MatchUp Object:Hybrid Interface

From Melissa Data Wiki
Jump to navigation Jump to search

← MatchUp Object Reference

MatchUp Object Hybrid Interface Navigation
Overview
Order of Operations
Functions
Initialization
Mapping
Match Key
Comparison



Overview

The Hybrid interface differs from the Incremental and Read-Write interfaces in that it does not maintain a key file of its own. It is up to the developer to maintain a list of match keys to use for deduping operations. This increases the flexibility of the Hybrid interface but at the expense of programming complexity.

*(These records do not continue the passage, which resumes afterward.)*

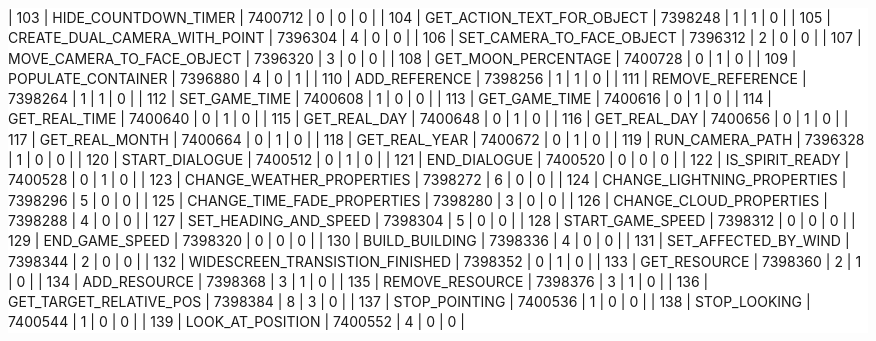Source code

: | 103 | HIDE_COUNTDOWN_TIMER                             | 7400712 | 0          | 0         | 0       |
| 104 | GET_ACTION_TEXT_FOR_OBJECT                       | 7398248 | 1          | 1         | 0       |
| 105 | CREATE_DUAL_CAMERA_WITH_POINT                    | 7396304 | 4          | 0         | 0       |
| 106 | SET_CAMERA_TO_FACE_OBJECT                        | 7396312 | 2          | 0         | 0       |
| 107 | MOVE_CAMERA_TO_FACE_OBJECT                       | 7396320 | 3          | 0         | 0       |
| 108 | GET_MOON_PERCENTAGE                              | 7400728 | 0          | 1         | 0       |
| 109 | POPULATE_CONTAINER                               | 7396880 | 4          | 0         | 1       |
| 110 | ADD_REFERENCE                                    | 7398256 | 1          | 1         | 0       |
| 111 | REMOVE_REFERENCE                                 | 7398264 | 1          | 1         | 0       |
| 112 | SET_GAME_TIME                                    | 7400608 | 1          | 0         | 0       |
| 113 | GET_GAME_TIME                                    | 7400616 | 0          | 1         | 0       |
| 114 | GET_REAL_TIME                                    | 7400640 | 0          | 1         | 0       |
| 115 | GET_REAL_DAY                                     | 7400648 | 0          | 1         | 0       |
| 116 | GET_REAL_DAY                                     | 7400656 | 0          | 1         | 0       |
| 117 | GET_REAL_MONTH                                   | 7400664 | 0          | 1         | 0       |
| 118 | GET_REAL_YEAR                                    | 7400672 | 0          | 1         | 0       |
| 119 | RUN_CAMERA_PATH                                  | 7396328 | 1          | 0         | 0       |
| 120 | START_DIALOGUE                                   | 7400512 | 0          | 1         | 0       |
| 121 | END_DIALOGUE                                     | 7400520 | 0          | 0         | 0       |
| 122 | IS_SPIRIT_READY                                  | 7400528 | 0          | 1         | 0       |
| 123 | CHANGE_WEATHER_PROPERTIES                        | 7398272 | 6          | 0         | 0       |
| 124 | CHANGE_LIGHTNING_PROPERTIES                      | 7398296 | 5          | 0         | 0       |
| 125 | CHANGE_TIME_FADE_PROPERTIES                      | 7398280 | 3          | 0         | 0       |
| 126 | CHANGE_CLOUD_PROPERTIES                          | 7398288 | 4          | 0         | 0       |
| 127 | SET_HEADING_AND_SPEED                            | 7398304 | 5          | 0         | 0       |
| 128 | START_GAME_SPEED                                 | 7398312 | 0          | 0         | 0       |
| 129 | END_GAME_SPEED                                   | 7398320 | 0          | 0         | 0       |
| 130 | BUILD_BUILDING                                   | 7398336 | 4          | 0         | 0       |
| 131 | SET_AFFECTED_BY_WIND                             | 7398344 | 2          | 0         | 0       |
| 132 | WIDESCREEN_TRANSISTION_FINISHED                  | 7398352 | 0          | 1         | 0       |
| 133 | GET_RESOURCE                                     | 7398360 | 2          | 1         | 0       |
| 134 | ADD_RESOURCE                                     | 7398368 | 3          | 1         | 0       |
| 135 | REMOVE_RESOURCE                                  | 7398376 | 3          | 1         | 0       |
| 136 | GET_TARGET_RELATIVE_POS                          | 7398384 | 8          | 3         | 0       |
| 137 | STOP_POINTING                                    | 7400536 | 1          | 0         | 0       |
| 138 | STOP_LOOKING                                     | 7400544 | 1          | 0         | 0       |
| 139 | LOOK_AT_POSITION                                 | 7400552 | 4          | 0         | 0       |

The main advantage of Hybrid deduping is that it allows the developer to build smaller lists of match keys on the fly and quickly compare records to a small subset of the database.

Clustering

The concept of Clustering, outlined in the key concepts section, is essential to the Hybrid interface. Unlike the other interfaces, where the clustering is taking place behind the scenes, the Hybrid interface allows the developer to use clustering to compare a record against only a small portion of a list.

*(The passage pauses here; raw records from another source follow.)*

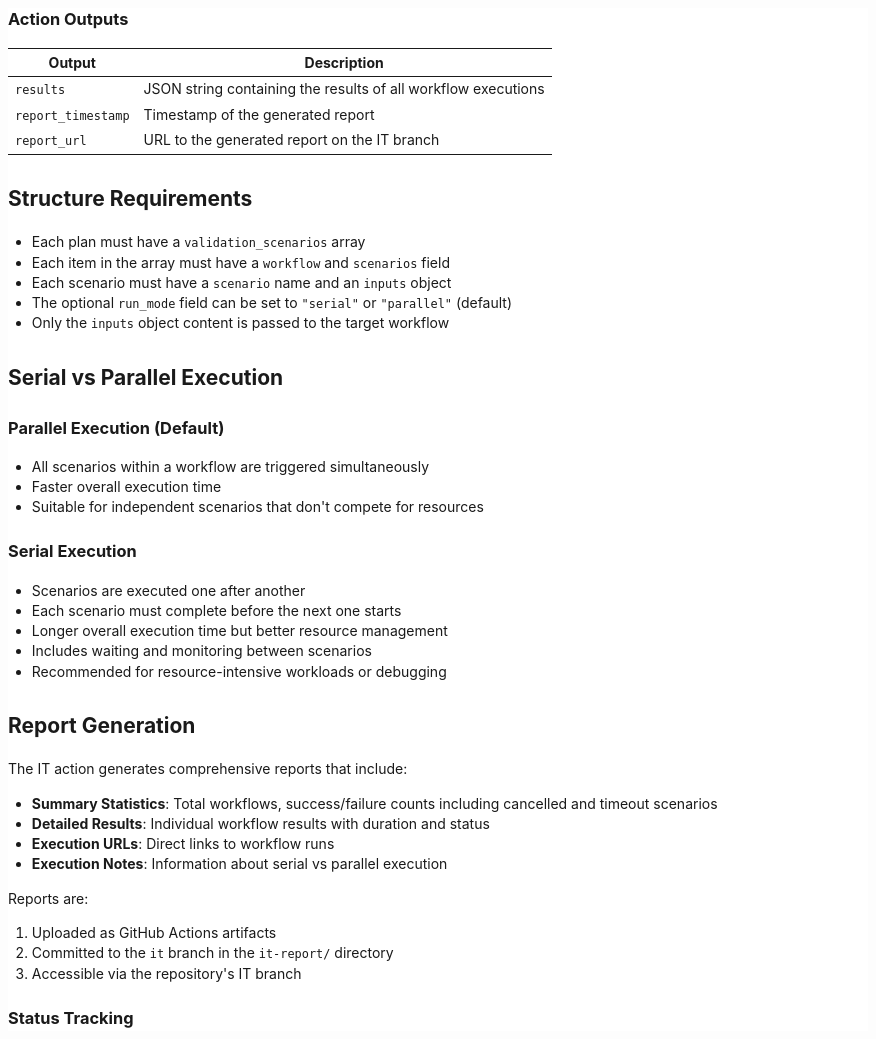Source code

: ### Action Outputs

| Output | Description |
|--------|-------------|
| `results` | JSON string containing the results of all workflow executions |
| `report_timestamp` | Timestamp of the generated report |
| `report_url` | URL to the generated report on the IT branch |


## Structure Requirements

- Each plan must have a `validation_scenarios` array
- Each item in the array must have a `workflow` and `scenarios` field
- Each scenario must have a `scenario` name and an `inputs` object
- The optional `run_mode` field can be set to `"serial"` or `"parallel"` (default)
- Only the `inputs` object content is passed to the target workflow


## Serial vs Parallel Execution

### Parallel Execution (Default)
- All scenarios within a workflow are triggered simultaneously
- Faster overall execution time
- Suitable for independent scenarios that don't compete for resources

### Serial Execution
- Scenarios are executed one after another
- Each scenario must complete before the next one starts
- Longer overall execution time but better resource management
- Includes waiting and monitoring between scenarios
- Recommended for resource-intensive workloads or debugging


## Report Generation

The IT action generates comprehensive reports that include:

- **Summary Statistics**: Total workflows, success/failure counts including cancelled and timeout scenarios
- **Detailed Results**: Individual workflow results with duration and status  
- **Execution URLs**: Direct links to workflow runs
- **Execution Notes**: Information about serial vs parallel execution

Reports are:
1. Uploaded as GitHub Actions artifacts
2. Committed to the `it` branch in the `it-report/` directory
3. Accessible via the repository's IT branch


### Status Tracking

The Hybrid interface uses the concept of a cluster size, which is the maximum number of characters at the beginning of a key that can be used to group a number of keys into smaller groups that can be compared against each other. For example, a cluster size of 5 means that the first five characters of a match key are used to create the clusters.

In other words, only the records where the first five characters of the match key for one record are identical to the first five characters of the match key for another record are considered when performing a Hybrid deduping operation.

Key Maintenance

Unlike the other interfaces, the Hybrid interface does not automatically handle the read/write operations to a key file. While this forces the developer to do more work, it allows a great deal of flexibility in how match keys are stored and handled.

In the previous example, with a cluster size of 5, if the match keys are stored in a field within a SQL database, a cluster could be built quickly by performing a SELECT query where the first five characters of the match key field matches the first five characters of the match key for the new record.

While this gives the developer far more flexibility, it also requires a great deal more coding and a greater understanding of certain MatchUp concepts.